Steve Bannon is out as President Trump’s chief strategist, White House chief of staff Gen. John Kelly (Ret.) looks to be in command, and the spin doctors are already talking about a hard pivot to tax reform in coming weeks.
Stock markets seemed relieved. On Monday the Dow Jones Industrial Average
and the S&P 500 index
reversed two consecutive days of declines, and continued their rebound early Tuesday.
The indexes haven’t fallen very much given what’s happened over the last couple of weeks, from the threat of war with North Korea to the CEOs’ revolt against Donald J. Trump over his botched response to the recent turmoil in Charlottesville, Va.
They’d fall a lot more if investors fully digested the implications of Charlottesville: Once again the president couldn’t control his temper and fostered polarization rather than unity.

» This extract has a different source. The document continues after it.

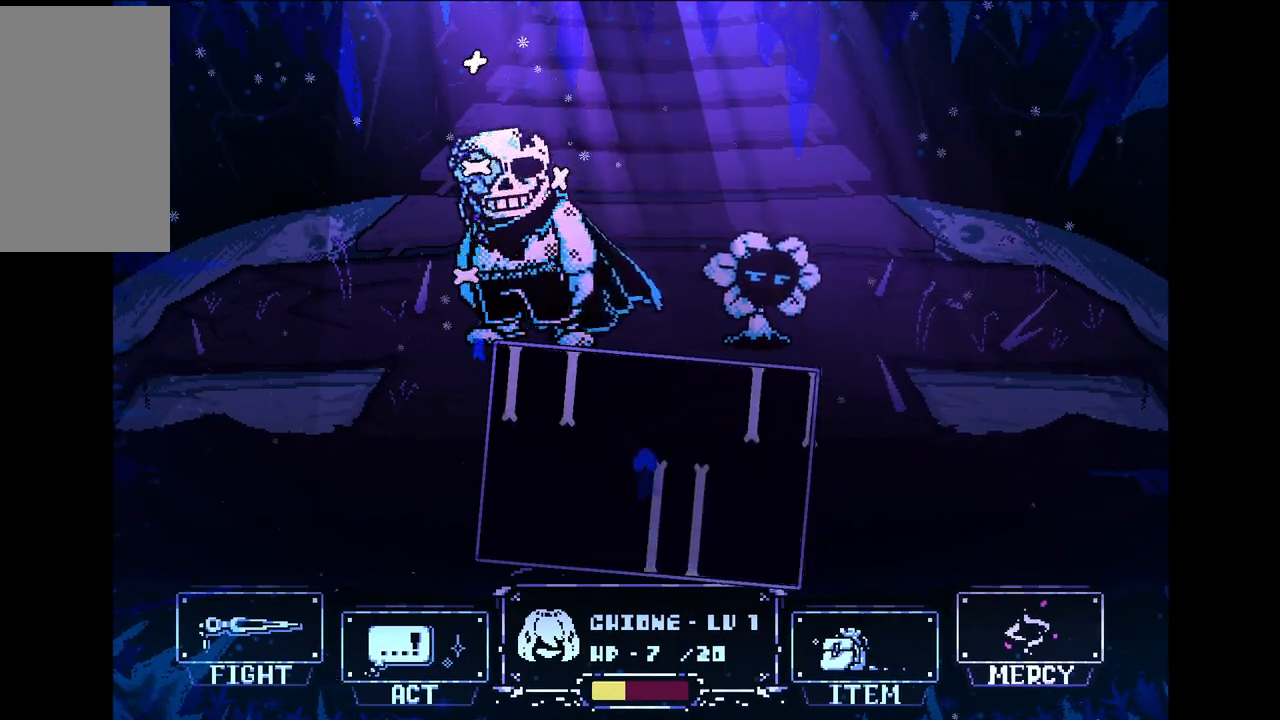
{"keys": ["right"], "events": [[250, "left", "up"], [300, "right", "down"]]}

This fundamental lack of self-discipline bodes ill for his handling of future foreign policy crises, especially North Korea, where the risk of war is growing and firm but flexible statesmanship is essential.
It also makes the coming trifecta of passing a new budget, avoiding a government shutdown, and raising the debt limit to avoid default—all within 12 legislative days after Congress returns from recess right after Labor Day—more challenging. Politico Playbook’s well-connected reporters write, “House and Senate Republicans and the Trump administration have no idea and no plan how it’s going to get done.”
Read: Sen. McConnell says there’s ‘zero chance’ U.S. won’t raise debt ceiling
That increases the chances of a big, bad September-October surprise for the markets.
So any major tax reform will take much longer than expected, if it happens at all, and there will be no infrastructure building, as Democrats won’t give him a single vote on key legislation. The president can tut-tut all he wants about “obstruction,” but this is his own fault, and no one else’s.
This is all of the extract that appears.